Using the records that follow, reproduce exactly the lines starting at the line containing "por el crimen de Fernanda Pereyra" and ending at the line containing "hogares mexicanos. Según". Include both end lines and no pictures.

#####

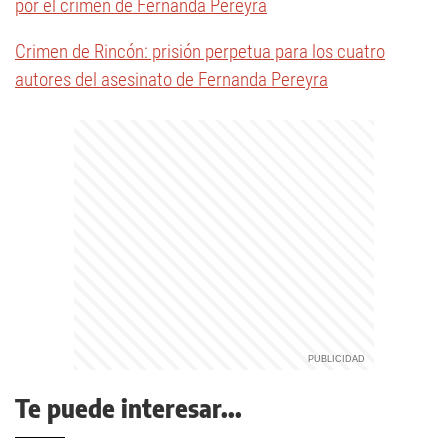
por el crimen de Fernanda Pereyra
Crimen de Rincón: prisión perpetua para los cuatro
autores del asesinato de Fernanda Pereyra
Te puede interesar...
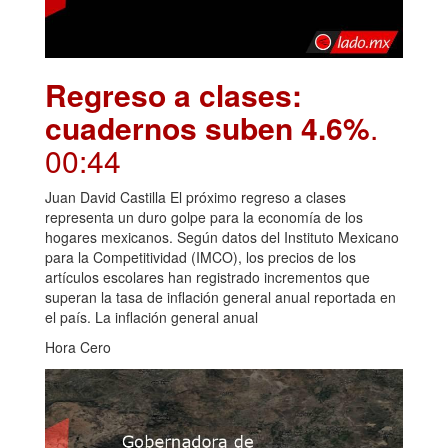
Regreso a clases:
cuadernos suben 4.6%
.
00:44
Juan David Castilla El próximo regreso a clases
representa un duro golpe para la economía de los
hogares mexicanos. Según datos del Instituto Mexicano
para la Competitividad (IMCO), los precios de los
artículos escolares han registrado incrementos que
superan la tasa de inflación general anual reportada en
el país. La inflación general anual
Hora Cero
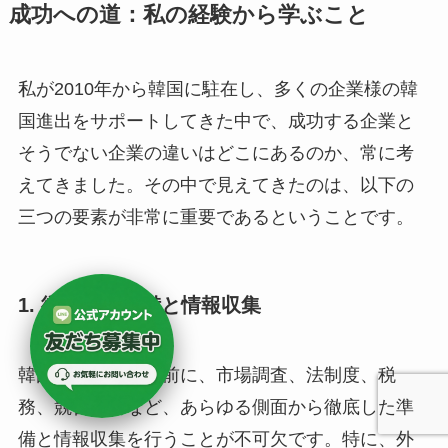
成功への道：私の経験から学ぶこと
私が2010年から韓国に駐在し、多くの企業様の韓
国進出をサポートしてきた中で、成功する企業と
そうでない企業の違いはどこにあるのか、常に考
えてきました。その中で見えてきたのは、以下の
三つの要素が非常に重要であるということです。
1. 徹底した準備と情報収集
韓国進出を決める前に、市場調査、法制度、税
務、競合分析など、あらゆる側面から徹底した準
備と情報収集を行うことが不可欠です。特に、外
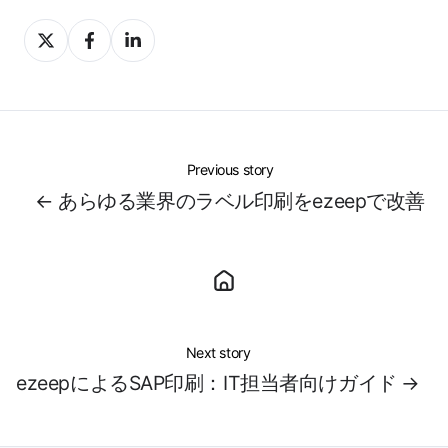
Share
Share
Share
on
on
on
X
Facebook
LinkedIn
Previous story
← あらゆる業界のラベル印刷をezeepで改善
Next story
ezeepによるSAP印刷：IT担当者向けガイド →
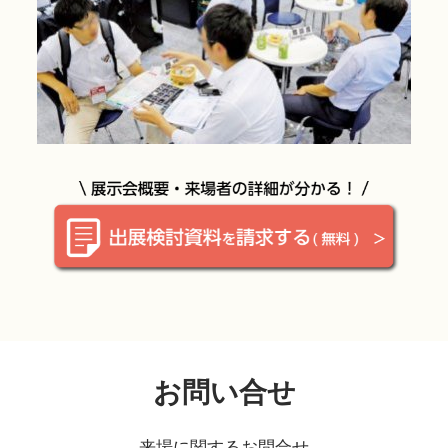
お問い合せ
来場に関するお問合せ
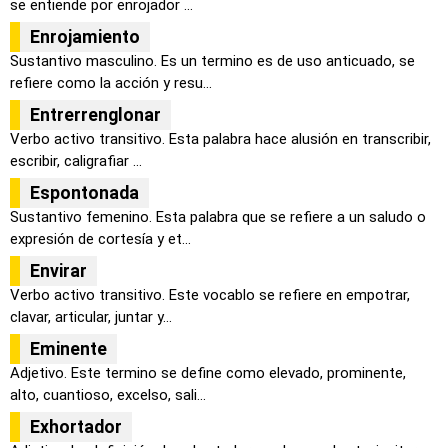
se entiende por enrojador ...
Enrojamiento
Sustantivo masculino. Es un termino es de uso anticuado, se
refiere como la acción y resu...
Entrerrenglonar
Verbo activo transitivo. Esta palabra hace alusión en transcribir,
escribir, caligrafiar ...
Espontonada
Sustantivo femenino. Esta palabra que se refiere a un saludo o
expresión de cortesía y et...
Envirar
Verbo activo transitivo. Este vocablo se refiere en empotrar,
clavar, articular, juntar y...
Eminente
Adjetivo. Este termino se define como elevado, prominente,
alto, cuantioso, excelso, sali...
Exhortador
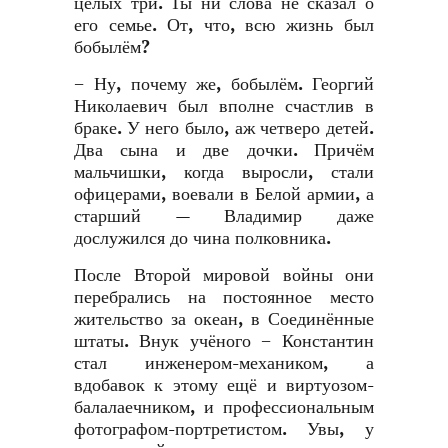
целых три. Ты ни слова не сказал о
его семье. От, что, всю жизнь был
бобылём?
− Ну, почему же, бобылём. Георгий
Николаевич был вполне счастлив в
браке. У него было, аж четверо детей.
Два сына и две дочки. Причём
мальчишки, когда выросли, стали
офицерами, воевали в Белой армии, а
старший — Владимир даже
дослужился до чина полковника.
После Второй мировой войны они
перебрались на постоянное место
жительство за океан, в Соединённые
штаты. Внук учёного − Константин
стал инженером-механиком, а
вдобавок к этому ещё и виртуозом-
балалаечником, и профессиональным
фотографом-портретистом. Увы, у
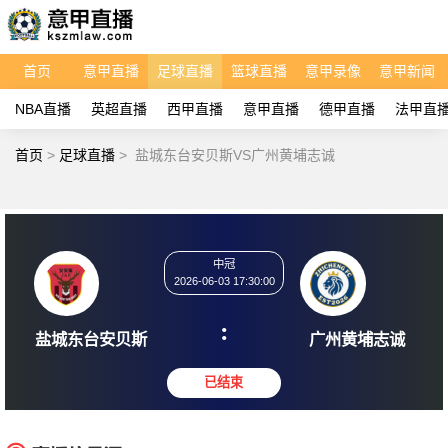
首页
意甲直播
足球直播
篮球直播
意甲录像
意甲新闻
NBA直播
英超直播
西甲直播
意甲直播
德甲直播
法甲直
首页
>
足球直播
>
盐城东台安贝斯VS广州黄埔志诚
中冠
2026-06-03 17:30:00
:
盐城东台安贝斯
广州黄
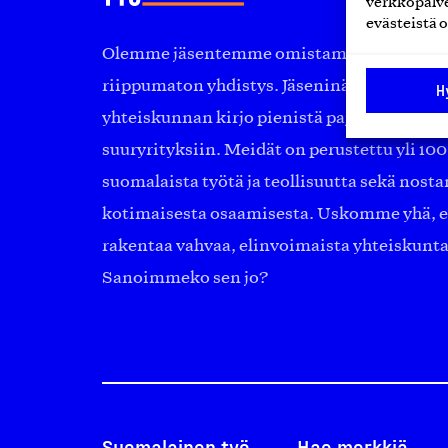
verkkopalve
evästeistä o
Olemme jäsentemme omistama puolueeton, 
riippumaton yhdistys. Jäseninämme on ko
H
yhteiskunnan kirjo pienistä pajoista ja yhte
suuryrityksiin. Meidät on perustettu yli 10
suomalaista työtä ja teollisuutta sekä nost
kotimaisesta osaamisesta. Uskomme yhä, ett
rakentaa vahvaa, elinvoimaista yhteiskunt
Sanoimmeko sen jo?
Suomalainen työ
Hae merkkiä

#####

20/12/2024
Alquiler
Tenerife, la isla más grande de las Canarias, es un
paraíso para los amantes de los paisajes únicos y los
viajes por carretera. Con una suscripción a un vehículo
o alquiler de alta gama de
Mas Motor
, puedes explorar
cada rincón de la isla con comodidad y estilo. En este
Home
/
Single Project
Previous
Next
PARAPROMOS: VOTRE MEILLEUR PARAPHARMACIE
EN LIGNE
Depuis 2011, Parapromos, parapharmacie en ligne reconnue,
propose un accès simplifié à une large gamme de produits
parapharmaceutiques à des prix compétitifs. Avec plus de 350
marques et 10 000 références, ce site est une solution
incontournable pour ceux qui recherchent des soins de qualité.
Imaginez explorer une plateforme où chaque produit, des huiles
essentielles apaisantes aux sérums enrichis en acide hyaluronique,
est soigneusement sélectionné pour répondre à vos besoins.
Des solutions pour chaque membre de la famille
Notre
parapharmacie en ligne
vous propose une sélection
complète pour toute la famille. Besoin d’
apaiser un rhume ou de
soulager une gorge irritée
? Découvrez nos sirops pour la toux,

#####

*Reply:*
por el crimen de Fernanda Pereyra
Crimen de Rincón: prisión perpetua para los cuatro
autores del asesinato de Fernanda Pereyra
Te puede interesar...
Regreso a clases:
cuadernos suben 4.6%
.
00:44
Juan David Castilla El próximo regreso a clases
representa un duro golpe para la economía de los
hogares mexicanos. Según datos del Instituto Mexicano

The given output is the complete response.